Bradley only laughed when asked if his opening 65 was enough to make Donald nervous.
"Maybe," he said. "You know, all I'm trying to do is win this golf tournament. I know there's a lot on the line, and there's some awards to be won. I'm sure Luke is not very interested in this tournament. I'm sure he's sleeping. But I hope to keep playing well, and let those fall where they fall."
Donald, the No. 1 player in the world, finished his PGA Tour season in style. He closed with a 64 to win Disney for his second win of the year, giving him the money title and Vardon Trophy for the lowest scoring average. However, he was kept from playing the HSBC Champions because his wife is expecting their second child any day.
The award is determined by the players, who suddenly are paying a lot more attention.
"There's only two people in the race as far as I'm concerned — Luke and Keegan," Adam Scott said. "If Keegan were to win this week, it's probably a tough decision, but I would vote for Keegan. It's a major, a WGC and a PGA Tour event in his rookie year. That's going to be a better year. A major has to hold some weight, and then you add a World Golf Championship.
"Winning the money title and scoring average is nice and an incredible achievement," Scott said. "But winning tournaments is what it's about. Keegan would have my vote."
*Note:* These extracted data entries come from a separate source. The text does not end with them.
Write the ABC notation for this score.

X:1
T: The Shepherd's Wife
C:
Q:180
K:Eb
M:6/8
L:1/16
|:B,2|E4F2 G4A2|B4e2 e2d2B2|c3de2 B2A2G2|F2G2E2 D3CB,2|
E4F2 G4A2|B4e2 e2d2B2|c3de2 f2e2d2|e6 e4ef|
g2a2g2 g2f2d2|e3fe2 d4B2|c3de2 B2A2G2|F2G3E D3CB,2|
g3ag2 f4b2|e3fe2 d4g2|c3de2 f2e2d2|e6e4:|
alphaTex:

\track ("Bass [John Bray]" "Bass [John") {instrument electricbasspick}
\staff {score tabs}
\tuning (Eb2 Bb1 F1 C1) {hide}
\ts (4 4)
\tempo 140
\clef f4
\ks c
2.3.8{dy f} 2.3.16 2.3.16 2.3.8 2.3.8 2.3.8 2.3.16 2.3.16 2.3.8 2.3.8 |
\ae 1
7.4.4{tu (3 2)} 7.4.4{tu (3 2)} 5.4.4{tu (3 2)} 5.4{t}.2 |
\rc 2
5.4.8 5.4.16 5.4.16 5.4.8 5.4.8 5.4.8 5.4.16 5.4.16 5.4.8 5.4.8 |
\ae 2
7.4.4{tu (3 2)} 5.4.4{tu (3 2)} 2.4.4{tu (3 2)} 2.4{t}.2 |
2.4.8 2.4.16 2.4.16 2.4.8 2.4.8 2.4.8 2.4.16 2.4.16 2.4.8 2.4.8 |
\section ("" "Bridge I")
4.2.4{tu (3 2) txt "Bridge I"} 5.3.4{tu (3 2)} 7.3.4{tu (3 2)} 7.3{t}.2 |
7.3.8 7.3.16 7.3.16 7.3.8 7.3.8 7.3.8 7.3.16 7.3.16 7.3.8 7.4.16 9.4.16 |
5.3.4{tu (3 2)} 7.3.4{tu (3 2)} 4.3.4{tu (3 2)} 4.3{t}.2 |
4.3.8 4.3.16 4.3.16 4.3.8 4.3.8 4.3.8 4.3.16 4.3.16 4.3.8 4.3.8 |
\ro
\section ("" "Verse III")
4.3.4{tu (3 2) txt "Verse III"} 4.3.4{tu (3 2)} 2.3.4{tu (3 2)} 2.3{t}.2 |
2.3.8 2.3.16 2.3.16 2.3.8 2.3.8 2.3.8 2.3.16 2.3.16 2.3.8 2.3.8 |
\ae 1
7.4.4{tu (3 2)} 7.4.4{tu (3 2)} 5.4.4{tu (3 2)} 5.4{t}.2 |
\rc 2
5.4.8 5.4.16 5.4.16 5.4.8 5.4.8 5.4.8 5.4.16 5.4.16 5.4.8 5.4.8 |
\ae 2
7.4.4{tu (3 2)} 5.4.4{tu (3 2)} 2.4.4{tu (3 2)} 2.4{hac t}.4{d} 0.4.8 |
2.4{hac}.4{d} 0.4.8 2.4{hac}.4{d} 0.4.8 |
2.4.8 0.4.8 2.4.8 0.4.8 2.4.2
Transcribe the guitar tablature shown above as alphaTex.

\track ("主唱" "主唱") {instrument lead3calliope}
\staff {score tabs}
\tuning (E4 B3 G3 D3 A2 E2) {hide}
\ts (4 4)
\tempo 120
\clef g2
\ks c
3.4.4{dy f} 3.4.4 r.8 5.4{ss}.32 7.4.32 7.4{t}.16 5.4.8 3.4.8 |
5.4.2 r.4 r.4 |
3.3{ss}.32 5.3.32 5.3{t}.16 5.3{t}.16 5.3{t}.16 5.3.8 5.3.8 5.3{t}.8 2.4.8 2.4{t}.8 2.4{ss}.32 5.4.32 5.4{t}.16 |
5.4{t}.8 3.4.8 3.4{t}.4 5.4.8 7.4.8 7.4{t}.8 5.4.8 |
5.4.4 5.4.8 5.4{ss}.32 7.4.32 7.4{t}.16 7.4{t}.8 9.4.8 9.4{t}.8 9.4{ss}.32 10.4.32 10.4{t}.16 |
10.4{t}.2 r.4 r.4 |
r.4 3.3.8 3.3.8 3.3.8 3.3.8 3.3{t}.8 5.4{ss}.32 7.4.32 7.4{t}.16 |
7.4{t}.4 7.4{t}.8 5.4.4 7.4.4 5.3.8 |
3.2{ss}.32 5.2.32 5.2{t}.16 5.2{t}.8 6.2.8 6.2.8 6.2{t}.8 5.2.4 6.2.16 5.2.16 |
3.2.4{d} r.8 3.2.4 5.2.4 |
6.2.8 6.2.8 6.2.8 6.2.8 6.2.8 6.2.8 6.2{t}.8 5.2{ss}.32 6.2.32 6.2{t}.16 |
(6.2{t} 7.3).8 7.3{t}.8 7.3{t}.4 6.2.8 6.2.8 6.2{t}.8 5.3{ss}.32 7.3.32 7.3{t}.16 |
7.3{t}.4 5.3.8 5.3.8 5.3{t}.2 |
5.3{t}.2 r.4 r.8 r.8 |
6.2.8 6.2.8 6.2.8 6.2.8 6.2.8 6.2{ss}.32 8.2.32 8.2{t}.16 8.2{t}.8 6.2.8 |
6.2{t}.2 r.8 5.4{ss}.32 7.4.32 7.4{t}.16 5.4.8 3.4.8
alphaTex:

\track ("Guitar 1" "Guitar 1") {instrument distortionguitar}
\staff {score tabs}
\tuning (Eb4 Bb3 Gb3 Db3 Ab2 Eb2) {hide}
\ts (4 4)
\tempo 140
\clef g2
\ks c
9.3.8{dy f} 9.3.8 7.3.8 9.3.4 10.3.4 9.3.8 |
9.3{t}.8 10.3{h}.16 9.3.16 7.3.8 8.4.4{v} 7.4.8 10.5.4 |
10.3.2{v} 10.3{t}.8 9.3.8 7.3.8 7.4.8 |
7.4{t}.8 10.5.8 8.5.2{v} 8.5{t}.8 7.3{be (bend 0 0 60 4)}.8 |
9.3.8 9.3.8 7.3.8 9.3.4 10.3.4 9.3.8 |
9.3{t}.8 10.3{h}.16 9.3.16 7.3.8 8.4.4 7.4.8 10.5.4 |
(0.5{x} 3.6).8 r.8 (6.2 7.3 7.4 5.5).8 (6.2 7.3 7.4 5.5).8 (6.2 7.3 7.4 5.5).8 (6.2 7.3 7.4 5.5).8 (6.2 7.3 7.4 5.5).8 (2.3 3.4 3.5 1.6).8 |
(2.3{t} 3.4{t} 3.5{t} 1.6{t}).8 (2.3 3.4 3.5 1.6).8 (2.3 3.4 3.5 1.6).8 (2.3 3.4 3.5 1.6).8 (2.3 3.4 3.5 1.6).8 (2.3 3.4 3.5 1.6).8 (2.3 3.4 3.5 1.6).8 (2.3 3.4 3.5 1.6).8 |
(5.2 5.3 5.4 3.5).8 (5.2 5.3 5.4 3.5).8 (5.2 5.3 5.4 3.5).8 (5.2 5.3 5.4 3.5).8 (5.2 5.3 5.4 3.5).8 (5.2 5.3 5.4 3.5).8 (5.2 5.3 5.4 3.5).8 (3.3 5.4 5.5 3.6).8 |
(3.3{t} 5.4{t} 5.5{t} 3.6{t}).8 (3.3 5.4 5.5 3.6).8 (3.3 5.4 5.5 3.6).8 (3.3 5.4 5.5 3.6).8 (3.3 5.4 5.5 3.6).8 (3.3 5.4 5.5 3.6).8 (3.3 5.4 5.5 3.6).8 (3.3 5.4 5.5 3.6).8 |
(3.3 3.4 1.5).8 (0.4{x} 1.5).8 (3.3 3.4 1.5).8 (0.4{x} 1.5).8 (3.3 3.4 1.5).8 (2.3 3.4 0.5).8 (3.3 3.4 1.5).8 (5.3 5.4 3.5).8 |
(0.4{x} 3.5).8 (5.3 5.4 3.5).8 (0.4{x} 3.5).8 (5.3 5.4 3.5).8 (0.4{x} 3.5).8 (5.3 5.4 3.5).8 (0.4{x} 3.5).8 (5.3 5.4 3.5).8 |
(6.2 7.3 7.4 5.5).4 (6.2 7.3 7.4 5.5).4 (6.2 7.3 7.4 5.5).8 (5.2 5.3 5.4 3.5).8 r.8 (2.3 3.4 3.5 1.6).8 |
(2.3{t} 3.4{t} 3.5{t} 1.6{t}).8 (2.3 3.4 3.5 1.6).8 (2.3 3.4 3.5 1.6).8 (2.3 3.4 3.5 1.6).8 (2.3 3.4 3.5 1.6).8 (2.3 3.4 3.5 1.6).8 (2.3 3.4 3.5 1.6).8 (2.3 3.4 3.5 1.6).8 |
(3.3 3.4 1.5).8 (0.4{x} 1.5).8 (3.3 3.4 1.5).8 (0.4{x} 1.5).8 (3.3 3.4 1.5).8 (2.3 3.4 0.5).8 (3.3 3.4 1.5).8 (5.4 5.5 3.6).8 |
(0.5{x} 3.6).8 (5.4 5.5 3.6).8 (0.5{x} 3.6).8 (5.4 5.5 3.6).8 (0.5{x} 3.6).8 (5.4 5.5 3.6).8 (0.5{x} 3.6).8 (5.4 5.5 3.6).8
Nick Watney said he already has made up his mind. No matter who wins this week, he's voting for Donald.
"I feel as though Luke has earned it," Watney said.
Bradley isn't too wrapped up in the discussion quite yet. He found satisfaction in being the only player in the 78-man field without a bogey. And while his length off the tee was an advantage, he made three birdies on the par 5s with a wedge in his hand. He also had another rookie moment when he found himself in awe of playing alongside Lee Westwood and Scott, even as he outplayed both of them.
"For me, every week I'm amazed at who I'm around," Bradley said. "And to be in a group like that in this tournament, and to play like that on this course is very rewarding and it means a lot to me. ... I know I say this a lot. But I feel like I have to pinch myself out here, because of what's going on and just how much fun I'm having doing it."
It's already been a dream season for the 25-year-old rookie, and it might not be over just yet.
Even so, the last WGC event of the year is just getting started.
David Toms holed out a wedge on the 16th hole for eagle and Justin Rose had two eagles to join the group at 68. Westwood and Scott were each at 69, with Westwook nearly making an albatross when his 5-wood bounced off the pin on the par-5 14th and settled a few feet away for a tap-in birdie.
Bradley took advantage with one booming tee shot after another. He opened with a birdie after a wedge to 3 feet on No. 10 and drilled a hybrid 3-iron over the water to 20 feet on the 18th for an eagle. He had three birdies and an eagle on the par 5s, and kept bogeys off his card with a nice up-and-down from the bunker on No. 7 and a two-putt from some 60 feet on his final hole.
Van Pelt got off to a sluggish start and then continued his amazing play in Asia. He won the Asia Pacific Championship last week by six shots, and is 28-under par in his five rounds during this two-week Asian excursion.
McIlroy is coming off a $2 million win last week in the Shanghai Masters exhibition across town at Lake Maleren. There wasn't an immediate carryover, as he three-putted for bogey on the opening hole and twice watched short birdie putts horseshoe around the cup.
Without being here, Donald is a focal point in two respects.
He still figures to get plenty of votes for PGA Tour player of the year, although Bradley could affect that. Donald also is trying to become the first player to win the money title on the PGA and European tours, and he has a $1.8 million lead in Europe over McIlroy.
Despite opening with a 70, McIlroy was only five shots behind with three rounds ahead of him and was not at all discouraged.
"It's a huge event anyway, but for me, it's a big event in the course of the season just because I feel like if I can play well this week, I can eat into Luke's lead a little bit," McIlroy said.